-- begin RECORDS FOR THE EXERCISE --

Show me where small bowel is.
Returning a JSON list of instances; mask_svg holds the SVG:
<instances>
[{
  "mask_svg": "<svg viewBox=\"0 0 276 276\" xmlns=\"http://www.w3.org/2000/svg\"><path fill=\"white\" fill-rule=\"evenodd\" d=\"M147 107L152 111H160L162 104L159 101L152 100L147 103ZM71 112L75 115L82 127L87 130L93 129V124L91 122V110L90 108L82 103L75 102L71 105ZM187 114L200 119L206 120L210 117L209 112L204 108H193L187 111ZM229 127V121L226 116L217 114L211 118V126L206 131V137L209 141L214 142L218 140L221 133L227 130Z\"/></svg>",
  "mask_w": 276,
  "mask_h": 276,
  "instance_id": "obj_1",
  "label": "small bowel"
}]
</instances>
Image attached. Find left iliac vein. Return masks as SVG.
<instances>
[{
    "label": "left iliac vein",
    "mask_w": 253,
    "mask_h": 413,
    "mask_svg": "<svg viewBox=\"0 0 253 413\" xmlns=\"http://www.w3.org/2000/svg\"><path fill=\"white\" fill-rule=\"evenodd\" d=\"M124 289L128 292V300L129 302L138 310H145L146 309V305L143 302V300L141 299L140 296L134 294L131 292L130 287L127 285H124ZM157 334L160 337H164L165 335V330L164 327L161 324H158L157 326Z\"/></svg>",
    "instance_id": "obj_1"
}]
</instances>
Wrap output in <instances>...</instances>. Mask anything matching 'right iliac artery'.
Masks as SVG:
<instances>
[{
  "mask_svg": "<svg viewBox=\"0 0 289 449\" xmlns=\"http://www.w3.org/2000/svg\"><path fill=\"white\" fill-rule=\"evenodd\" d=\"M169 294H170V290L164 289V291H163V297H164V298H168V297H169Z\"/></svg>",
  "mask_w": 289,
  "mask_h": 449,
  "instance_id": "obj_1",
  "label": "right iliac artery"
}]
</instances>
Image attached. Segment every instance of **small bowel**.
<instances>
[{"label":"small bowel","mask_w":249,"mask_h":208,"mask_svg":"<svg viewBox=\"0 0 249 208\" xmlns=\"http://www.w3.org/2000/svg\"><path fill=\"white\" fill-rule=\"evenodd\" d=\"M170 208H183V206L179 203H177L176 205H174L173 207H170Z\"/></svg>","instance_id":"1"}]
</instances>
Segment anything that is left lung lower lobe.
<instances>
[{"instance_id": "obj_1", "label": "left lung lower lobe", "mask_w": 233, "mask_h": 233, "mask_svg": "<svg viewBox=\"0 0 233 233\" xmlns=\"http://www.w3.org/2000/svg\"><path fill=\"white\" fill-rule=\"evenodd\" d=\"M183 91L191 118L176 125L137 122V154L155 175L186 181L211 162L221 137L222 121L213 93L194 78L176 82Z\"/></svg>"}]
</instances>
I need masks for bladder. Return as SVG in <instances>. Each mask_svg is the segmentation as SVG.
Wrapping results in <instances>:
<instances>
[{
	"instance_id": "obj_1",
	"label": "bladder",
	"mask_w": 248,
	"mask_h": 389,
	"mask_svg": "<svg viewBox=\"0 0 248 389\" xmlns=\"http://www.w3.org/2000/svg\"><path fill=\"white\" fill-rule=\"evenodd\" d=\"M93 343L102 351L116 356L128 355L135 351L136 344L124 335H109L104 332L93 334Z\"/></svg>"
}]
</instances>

-- end RECORDS FOR THE EXERCISE --

> **PROMPT**:
Which lines of the entries above contain the string "lung"? Pull out every one of them, and treat uppercase and lowercase as different.

> **RESPONSE**:
Segment anything that is left lung lower lobe.
[{"instance_id": "obj_1", "label": "left lung lower lobe", "mask_w": 233, "mask_h": 233, "mask_svg": "<svg viewBox=\"0 0 233 233\" xmlns=\"http://www.w3.org/2000/svg\"><path fill=\"white\" fill-rule=\"evenodd\" d=\"M183 91L191 118L176 125L137 122V154L155 175L186 181L211 162L221 137L222 121L213 93L194 78L176 82Z\"/></svg>"}]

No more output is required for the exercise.